Cholitas conquistan el Huayna Potosí

Bandera y polleras flamearon por la revolución de La Paz en el nevado paceño.
domingo, 10 de julio de 2016 · 00:00
Leny Chuquimia  /  La Paz

Después de   la nevada del jueves, el Huayna Potosí se vistió de blanco hasta la parte baja y los alrededores luego de mucho tiempo. Los guías de este lugar aseguran que en los últimos años el cambio climático ha afectado al nevado, que ha perdido parte de su glacial.
 
Hace 20 años el doctor  Hugo Berríos, médico de profesión y escalador de montañas por pasión y vocación, construyó los primeros refugios de campo  base y campo alto a 4.700 y 5.300 metros de altura sobre el nivel del mar. En aquel entonces  el lugar estaba cubierto de nieve hasta la parte baja, se practicaba diferentes deportes de nieve en sectores que hoy  se han convertido en campos rocosos.
 
 
"Han venido en buena hora. Está bonito el Huayna”, asegura  uno de los esposos y guías de las "Cholitas Escaladoras”, Eulalio Gonzales. Él está ya más de 26 años en esta montaña. "Hay nieve fresca y buen clima. Otros días no es así el paisaje”, asegura.
 
Su hermano  Augusto Gonzales menciona que  la nieve  ha disminuido fruto del cambio  climático. "En las fotos que se toman los turistas ya no se ve nieve, se ve solo una montaña café de tierra y rocas”, dice. 
 
Analía, su hija, recuerda que cuando era niña  esquiaba en esas zonas pero que ahora ya no hay nieve.  "En el otro lado aún hay  nieve para practicar. Antes había el Chacaltaya, pero ya ha desaparecido”, comenta.
 
Prueba de esta condición, cerca a las nueve de la mañana, al llegar frente a la represa en la parte baja del Huayna Potosí, el piso está cubierto de nieve fresca que cayó la noche anterior.
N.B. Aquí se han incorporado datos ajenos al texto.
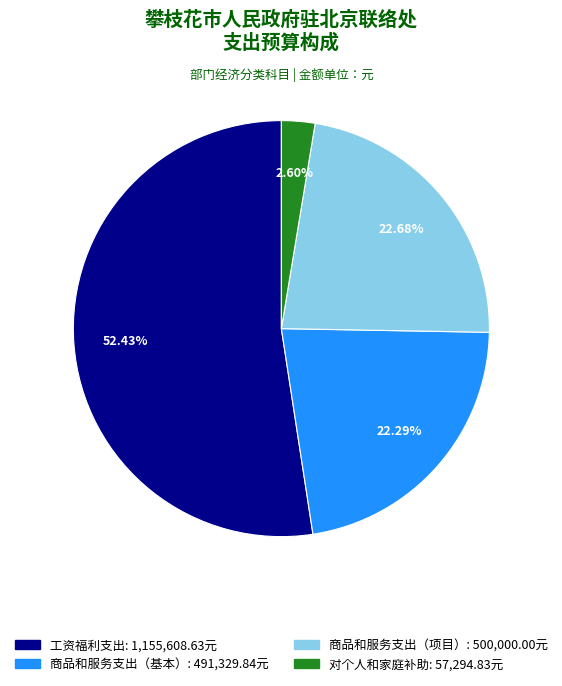

Is there any slice that represents more than half of the pie?

Yes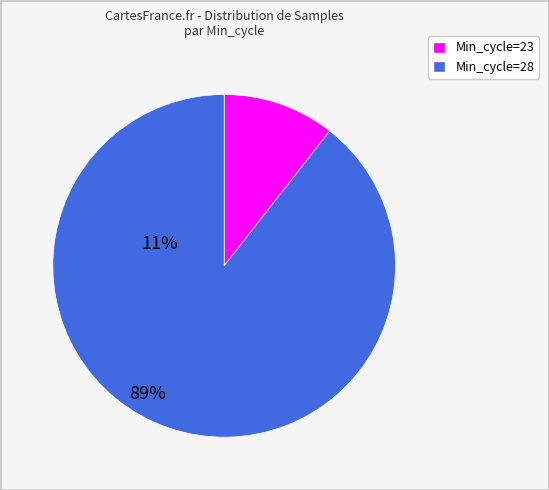

What is the ratio of the value at Min_cycle=28 to the value at Min_cycle=23?

8.5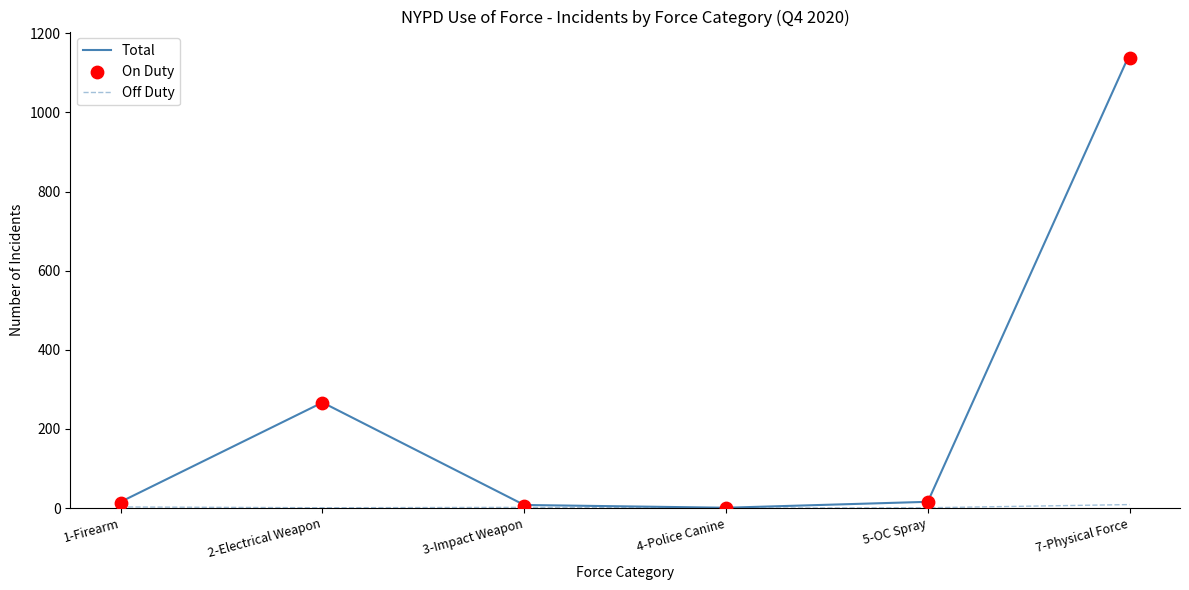

What are all the series names shown in the legend?

Total, Off Duty, On Duty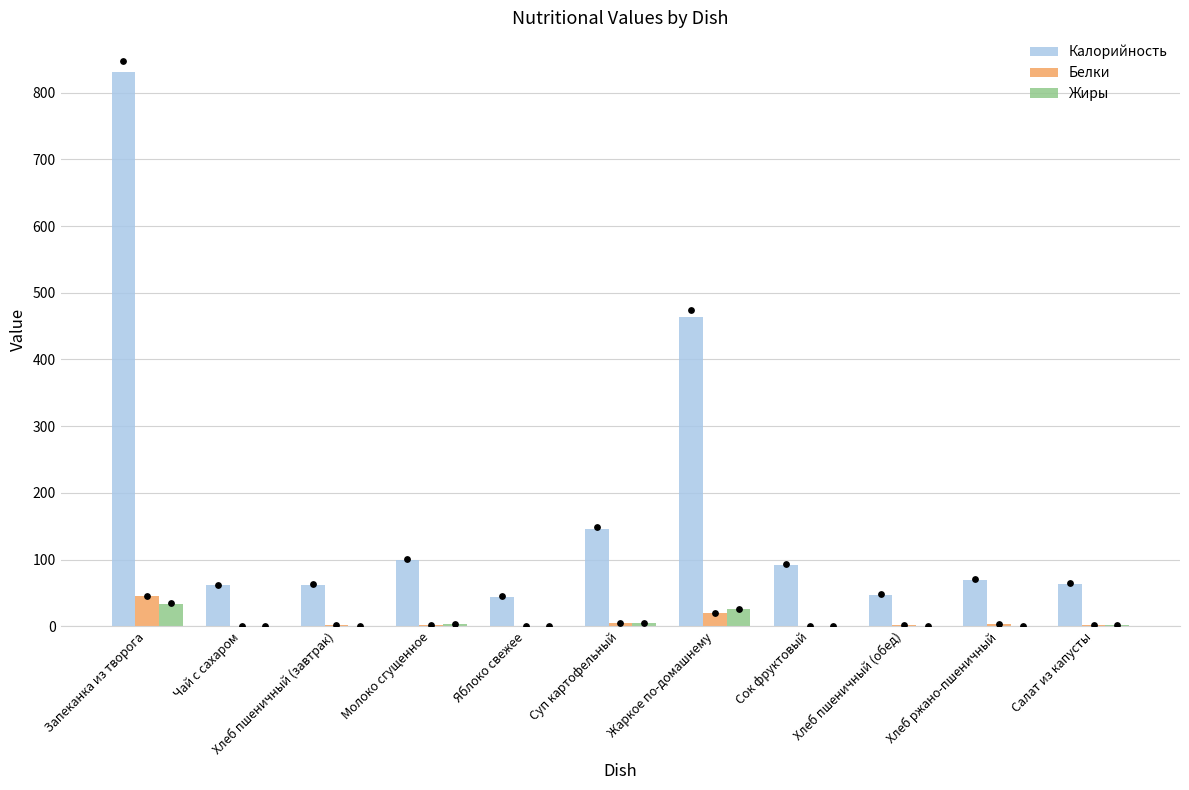

What are all the series names shown in the legend?

Калорийность, Белки, Жиры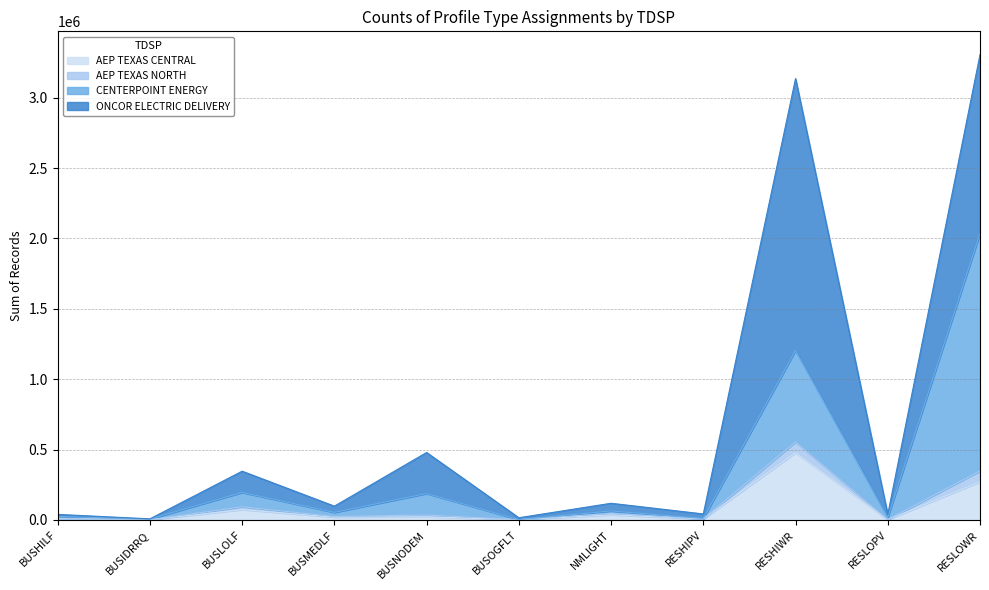

What is the value of the AEP TEXAS CENTRAL point at the 9th from the left?

476965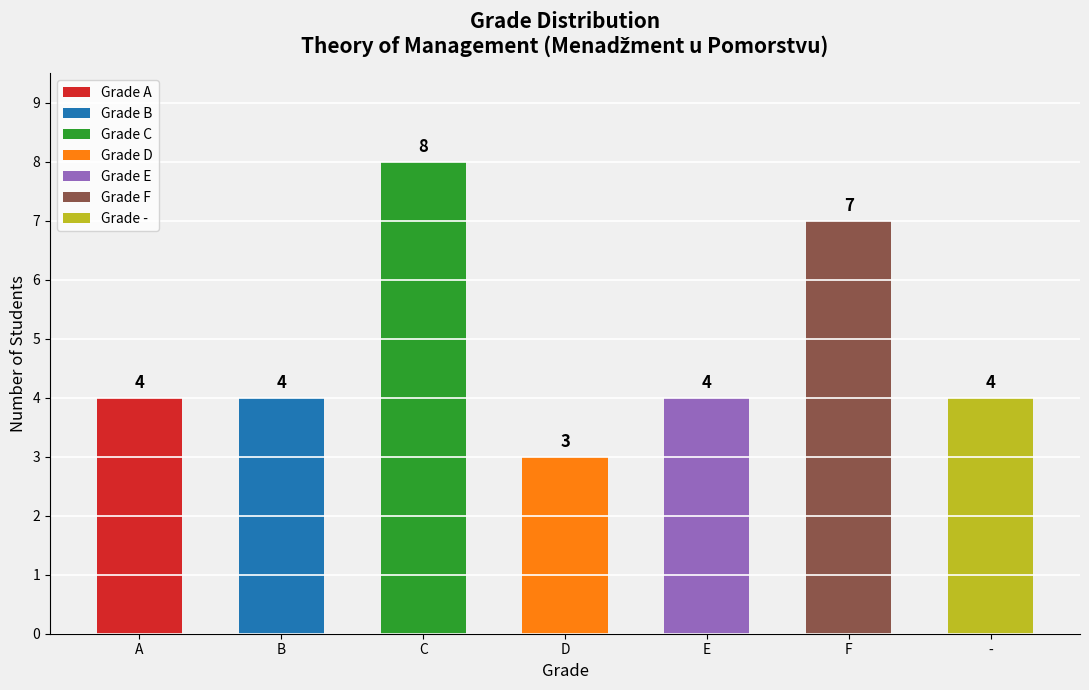

How many values are below 4?

1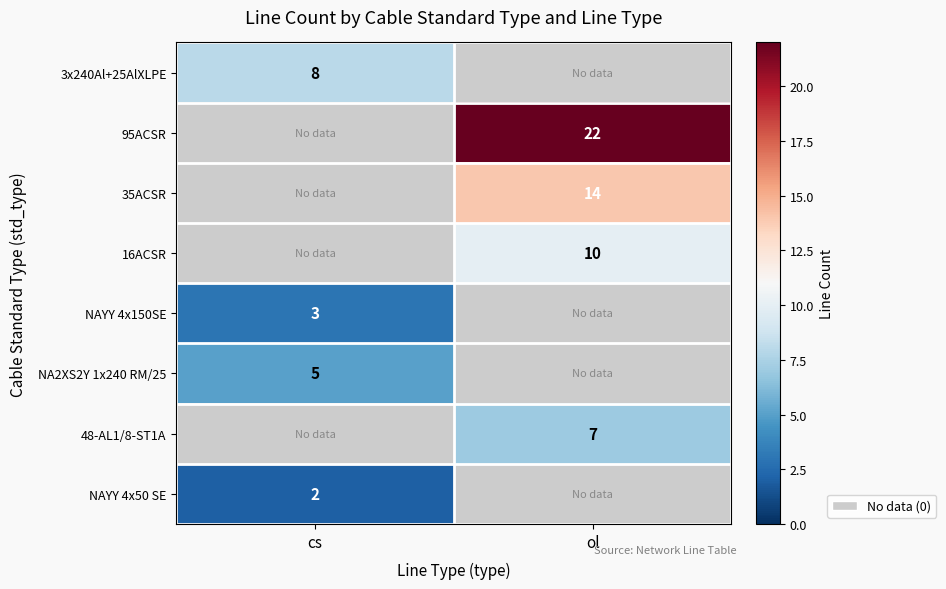

Is it true that NA2XS2Y 1x240 RM/25 equals 8 at cs?

False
Al regresar de la montaña, cerca las cinco de la tarde,   ya había desaparecido dejando al descubierto una tierra arenosa y seca. 
 
 
Para Hugo Berríos, uno de los pioneros  de este lugar, el cambio climático es una de las causas al igual que el poco control de turistas que afectan a la montaña,  que es sensible a la presencia masiva de los humanos.
 
"Pero todos tenemos la culpa por el calentamiento global. Sólo como ejemplo todas las personas quieren tener autos y son tantos que la contaminación es muy grande. Consumimos y contaminamos sin pensar en el daño que hacemos a nuestras montañas, que son fuente de agua. La montaña está enferma y ella no puede ir al seguro social, no puede protestar y bloquear para que la atiendan”, manifiesta.
 
Hasta el 2012 el Huayna Potosí había perdido el 30% de su glacial, causando alarma ante su posible desaparición, como ocurrió con el nevado Chacaltaya. En noviembre  de 2013, con ayuda de la Cooperación Japonesa  "Proyecto Grande”, en coordinación con la Universidad Mayor de San Andrés (UMSA), empezó un estudio del lugar.
 
 
Los resultados preliminares señalaron que éste, así como el Illimani, no desaparecerán totalmente, puesto que  están dentro del límite altitudinial de equilibrio de los 5.400 msnm.
 
El mismo estudio señaló que  el Tuni Condorini, otro de los nevados importantes de Bolivia, ya había perdido el 49% de su glacial, por lo que en los próximos 50 años se espera su desaparición.